[Data under study — start]

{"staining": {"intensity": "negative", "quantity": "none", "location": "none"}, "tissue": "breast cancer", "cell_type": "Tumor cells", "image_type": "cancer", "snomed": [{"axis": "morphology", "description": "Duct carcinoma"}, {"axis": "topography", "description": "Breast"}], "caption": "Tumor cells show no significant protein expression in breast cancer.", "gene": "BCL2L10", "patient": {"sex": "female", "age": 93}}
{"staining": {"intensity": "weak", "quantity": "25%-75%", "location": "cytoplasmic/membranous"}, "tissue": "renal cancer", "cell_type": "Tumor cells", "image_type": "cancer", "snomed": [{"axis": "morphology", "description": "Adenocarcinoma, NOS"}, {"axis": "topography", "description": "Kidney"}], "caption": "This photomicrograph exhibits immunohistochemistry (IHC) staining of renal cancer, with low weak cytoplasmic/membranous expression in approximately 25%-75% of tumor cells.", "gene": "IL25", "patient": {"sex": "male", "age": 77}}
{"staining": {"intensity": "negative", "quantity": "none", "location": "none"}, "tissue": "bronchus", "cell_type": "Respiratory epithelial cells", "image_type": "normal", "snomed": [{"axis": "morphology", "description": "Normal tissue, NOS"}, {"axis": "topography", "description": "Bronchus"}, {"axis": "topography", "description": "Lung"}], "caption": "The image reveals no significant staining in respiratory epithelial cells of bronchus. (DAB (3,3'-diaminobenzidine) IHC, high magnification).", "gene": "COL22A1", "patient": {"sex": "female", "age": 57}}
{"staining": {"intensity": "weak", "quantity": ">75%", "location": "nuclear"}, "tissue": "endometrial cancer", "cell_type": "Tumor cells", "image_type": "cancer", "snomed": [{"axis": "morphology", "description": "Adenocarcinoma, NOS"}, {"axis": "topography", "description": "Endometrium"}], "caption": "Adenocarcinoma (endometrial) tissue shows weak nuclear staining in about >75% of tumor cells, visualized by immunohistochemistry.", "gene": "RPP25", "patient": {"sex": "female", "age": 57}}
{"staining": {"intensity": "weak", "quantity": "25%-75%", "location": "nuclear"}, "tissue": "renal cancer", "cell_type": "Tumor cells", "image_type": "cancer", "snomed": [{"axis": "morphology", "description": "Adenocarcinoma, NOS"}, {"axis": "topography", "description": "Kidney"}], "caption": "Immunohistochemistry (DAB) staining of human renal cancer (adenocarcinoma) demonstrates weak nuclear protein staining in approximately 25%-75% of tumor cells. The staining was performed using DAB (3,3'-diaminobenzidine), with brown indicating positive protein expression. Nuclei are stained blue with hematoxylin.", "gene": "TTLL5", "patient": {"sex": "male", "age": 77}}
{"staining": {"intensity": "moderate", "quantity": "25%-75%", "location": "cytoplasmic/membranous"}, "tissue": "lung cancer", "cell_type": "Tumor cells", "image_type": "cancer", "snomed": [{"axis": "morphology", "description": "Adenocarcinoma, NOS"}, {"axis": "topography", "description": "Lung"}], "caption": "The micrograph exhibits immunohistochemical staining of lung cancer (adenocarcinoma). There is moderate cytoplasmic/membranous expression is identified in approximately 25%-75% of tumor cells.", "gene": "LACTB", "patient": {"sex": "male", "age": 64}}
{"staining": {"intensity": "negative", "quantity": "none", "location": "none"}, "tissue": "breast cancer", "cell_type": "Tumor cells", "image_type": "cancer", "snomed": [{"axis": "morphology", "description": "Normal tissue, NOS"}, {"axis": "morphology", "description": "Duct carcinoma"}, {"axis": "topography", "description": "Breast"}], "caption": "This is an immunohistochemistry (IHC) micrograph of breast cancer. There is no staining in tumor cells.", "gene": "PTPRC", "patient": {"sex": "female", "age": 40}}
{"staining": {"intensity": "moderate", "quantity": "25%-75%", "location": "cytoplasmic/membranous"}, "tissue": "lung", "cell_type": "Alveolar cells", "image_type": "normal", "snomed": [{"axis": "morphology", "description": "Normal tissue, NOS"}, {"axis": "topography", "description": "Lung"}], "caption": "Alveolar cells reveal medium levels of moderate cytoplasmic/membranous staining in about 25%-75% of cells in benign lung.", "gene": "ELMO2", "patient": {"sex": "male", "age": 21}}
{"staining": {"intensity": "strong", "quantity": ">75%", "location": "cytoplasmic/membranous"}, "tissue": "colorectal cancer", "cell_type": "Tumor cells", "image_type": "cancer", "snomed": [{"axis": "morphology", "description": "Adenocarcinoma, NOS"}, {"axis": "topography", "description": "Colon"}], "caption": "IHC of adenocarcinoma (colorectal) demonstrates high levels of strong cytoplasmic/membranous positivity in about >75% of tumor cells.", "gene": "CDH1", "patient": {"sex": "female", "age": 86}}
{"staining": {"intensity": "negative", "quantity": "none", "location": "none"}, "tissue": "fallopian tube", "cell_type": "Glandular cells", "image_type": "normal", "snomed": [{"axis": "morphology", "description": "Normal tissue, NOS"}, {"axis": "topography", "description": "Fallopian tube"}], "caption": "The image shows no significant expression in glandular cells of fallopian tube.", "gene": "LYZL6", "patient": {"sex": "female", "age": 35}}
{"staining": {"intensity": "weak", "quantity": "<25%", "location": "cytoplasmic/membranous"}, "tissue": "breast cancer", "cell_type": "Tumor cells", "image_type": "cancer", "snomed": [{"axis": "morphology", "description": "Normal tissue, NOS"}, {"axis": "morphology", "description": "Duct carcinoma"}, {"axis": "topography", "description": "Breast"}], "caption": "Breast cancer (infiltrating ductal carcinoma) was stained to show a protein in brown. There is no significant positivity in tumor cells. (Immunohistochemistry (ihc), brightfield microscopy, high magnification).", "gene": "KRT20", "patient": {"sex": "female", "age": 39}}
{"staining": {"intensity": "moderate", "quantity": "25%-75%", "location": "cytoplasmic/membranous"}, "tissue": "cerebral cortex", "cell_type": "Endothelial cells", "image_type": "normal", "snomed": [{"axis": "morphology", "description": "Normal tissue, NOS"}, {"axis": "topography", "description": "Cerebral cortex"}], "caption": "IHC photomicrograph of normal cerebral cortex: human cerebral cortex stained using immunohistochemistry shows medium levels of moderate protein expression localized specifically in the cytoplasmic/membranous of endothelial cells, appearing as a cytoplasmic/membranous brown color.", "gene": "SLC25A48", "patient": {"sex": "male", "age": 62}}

[Data under study — finish]

Provide an exact transcription of every entry above.

**Written answer:**
{"staining": {"intensity": "negative", "quantity": "none", "location": "none"}, "tissue": "breast cancer", "cell_type": "Tumor cells", "image_type": "cancer", "snomed": [{"axis": "morphology", "description": "Duct carcinoma"}, {"axis": "topography", "description": "Breast"}], "caption": "Tumor cells show no significant protein expression in breast cancer.", "gene": "BCL2L10", "patient": {"sex": "female", "age": 93}}
{"staining": {"intensity": "weak", "quantity": "25%-75%", "location": "cytoplasmic/membranous"}, "tissue": "renal cancer", "cell_type": "Tumor cells", "image_type": "cancer", "snomed": [{"axis": "morphology", "description": "Adenocarcinoma, NOS"}, {"axis": "topography", "description": "Kidney"}], "caption": "This photomicrograph exhibits immunohistochemistry (IHC) staining of renal cancer, with low weak cytoplasmic/membranous expression in approximately 25%-75% of tumor cells.", "gene": "IL25", "patient": {"sex": "male", "age": 77}}
{"staining": {"intensity": "negative", "quantity": "none", "location": "none"}, "tissue": "bronchus", "cell_type": "Respiratory epithelial cells", "image_type": "normal", "snomed": [{"axis": "morphology", "description": "Normal tissue, NOS"}, {"axis": "topography", "description": "Bronchus"}, {"axis": "topography", "description": "Lung"}], "caption": "The image reveals no significant staining in respiratory epithelial cells of bronchus. (DAB (3,3'-diaminobenzidine) IHC, high magnification).", "gene": "COL22A1", "patient": {"sex": "female", "age": 57}}
{"staining": {"intensity": "weak", "quantity": ">75%", "location": "nuclear"}, "tissue": "endometrial cancer", "cell_type": "Tumor cells", "image_type": "cancer", "snomed": [{"axis": "morphology", "description": "Adenocarcinoma, NOS"}, {"axis": "topography", "description": "Endometrium"}], "caption": "Adenocarcinoma (endometrial) tissue shows weak nuclear staining in about >75% of tumor cells, visualized by immunohistochemistry.", "gene": "RPP25", "patient": {"sex": "female", "age": 57}}
{"staining": {"intensity": "weak", "quantity": "25%-75%", "location": "nuclear"}, "tissue": "renal cancer", "cell_type": "Tumor cells", "image_type": "cancer", "snomed": [{"axis": "morphology", "description": "Adenocarcinoma, NOS"}, {"axis": "topography", "description": "Kidney"}], "caption": "Immunohistochemistry (DAB) staining of human renal cancer (adenocarcinoma) demonstrates weak nuclear protein staining in approximately 25%-75% of tumor cells. The staining was performed using DAB (3,3'-diaminobenzidine), with brown indicating positive protein expression. Nuclei are stained blue with hematoxylin.", "gene": "TTLL5", "patient": {"sex": "male", "age": 77}}
{"staining": {"intensity": "moderate", "quantity": "25%-75%", "location": "cytoplasmic/membranous"}, "tissue": "lung cancer", "cell_type": "Tumor cells", "image_type": "cancer", "snomed": [{"axis": "morphology", "description": "Adenocarcinoma, NOS"}, {"axis": "topography", "description": "Lung"}], "caption": "The micrograph exhibits immunohistochemical staining of lung cancer (adenocarcinoma). There is moderate cytoplasmic/membranous expression is identified in approximately 25%-75% of tumor cells.", "gene": "LACTB", "patient": {"sex": "male", "age": 64}}
{"staining": {"intensity": "negative", "quantity": "none", "location": "none"}, "tissue": "breast cancer", "cell_type": "Tumor cells", "image_type": "cancer", "snomed": [{"axis": "morphology", "description": "Normal tissue, NOS"}, {"axis": "morphology", "description": "Duct carcinoma"}, {"axis": "topography", "description": "Breast"}], "caption": "This is an immunohistochemistry (IHC) micrograph of breast cancer. There is no staining in tumor cells.", "gene": "PTPRC", "patient": {"sex": "female", "age": 40}}
{"staining": {"intensity": "moderate", "quantity": "25%-75%", "location": "cytoplasmic/membranous"}, "tissue": "lung", "cell_type": "Alveolar cells", "image_type": "normal", "snomed": [{"axis": "morphology", "description": "Normal tissue, NOS"}, {"axis": "topography", "description": "Lung"}], "caption": "Alveolar cells reveal medium levels of moderate cytoplasmic/membranous staining in about 25%-75% of cells in benign lung.", "gene": "ELMO2", "patient": {"sex": "male", "age": 21}}
{"staining": {"intensity": "strong", "quantity": ">75%", "location": "cytoplasmic/membranous"}, "tissue": "colorectal cancer", "cell_type": "Tumor cells", "image_type": "cancer", "snomed": [{"axis": "morphology", "description": "Adenocarcinoma, NOS"}, {"axis": "topography", "description": "Colon"}], "caption": "IHC of adenocarcinoma (colorectal) demonstrates high levels of strong cytoplasmic/membranous positivity in about >75% of tumor cells.", "gene": "CDH1", "patient": {"sex": "female", "age": 86}}
{"staining": {"intensity": "negative", "quantity": "none", "location": "none"}, "tissue": "fallopian tube", "cell_type": "Glandular cells", "image_type": "normal", "snomed": [{"axis": "morphology", "description": "Normal tissue, NOS"}, {"axis": "topography", "description": "Fallopian tube"}], "caption": "The image shows no significant expression in glandular cells of fallopian tube.", "gene": "LYZL6", "patient": {"sex": "female", "age": 35}}
{"staining": {"intensity": "weak", "quantity": "<25%", "location": "cytoplasmic/membranous"}, "tissue": "breast cancer", "cell_type": "Tumor cells", "image_type": "cancer", "snomed": [{"axis": "morphology", "description": "Normal tissue, NOS"}, {"axis": "morphology", "description": "Duct carcinoma"}, {"axis": "topography", "description": "Breast"}], "caption": "Breast cancer (infiltrating ductal carcinoma) was stained to show a protein in brown. There is no significant positivity in tumor cells. (Immunohistochemistry (ihc), brightfield microscopy, high magnification).", "gene": "KRT20", "patient": {"sex": "female", "age": 39}}
{"staining": {"intensity": "moderate", "quantity": "25%-75%", "location": "cytoplasmic/membranous"}, "tissue": "cerebral cortex", "cell_type": "Endothelial cells", "image_type": "normal", "snomed": [{"axis": "morphology", "description": "Normal tissue, NOS"}, {"axis": "topography", "description": "Cerebral cortex"}], "caption": "IHC photomicrograph of normal cerebral cortex: human cerebral cortex stained using immunohistochemistry shows medium levels of moderate protein expression localized specifically in the cytoplasmic/membranous of endothelial cells, appearing as a cytoplasmic/membranous brown color.", "gene": "SLC25A48", "patient": {"sex": "male", "age": 62}}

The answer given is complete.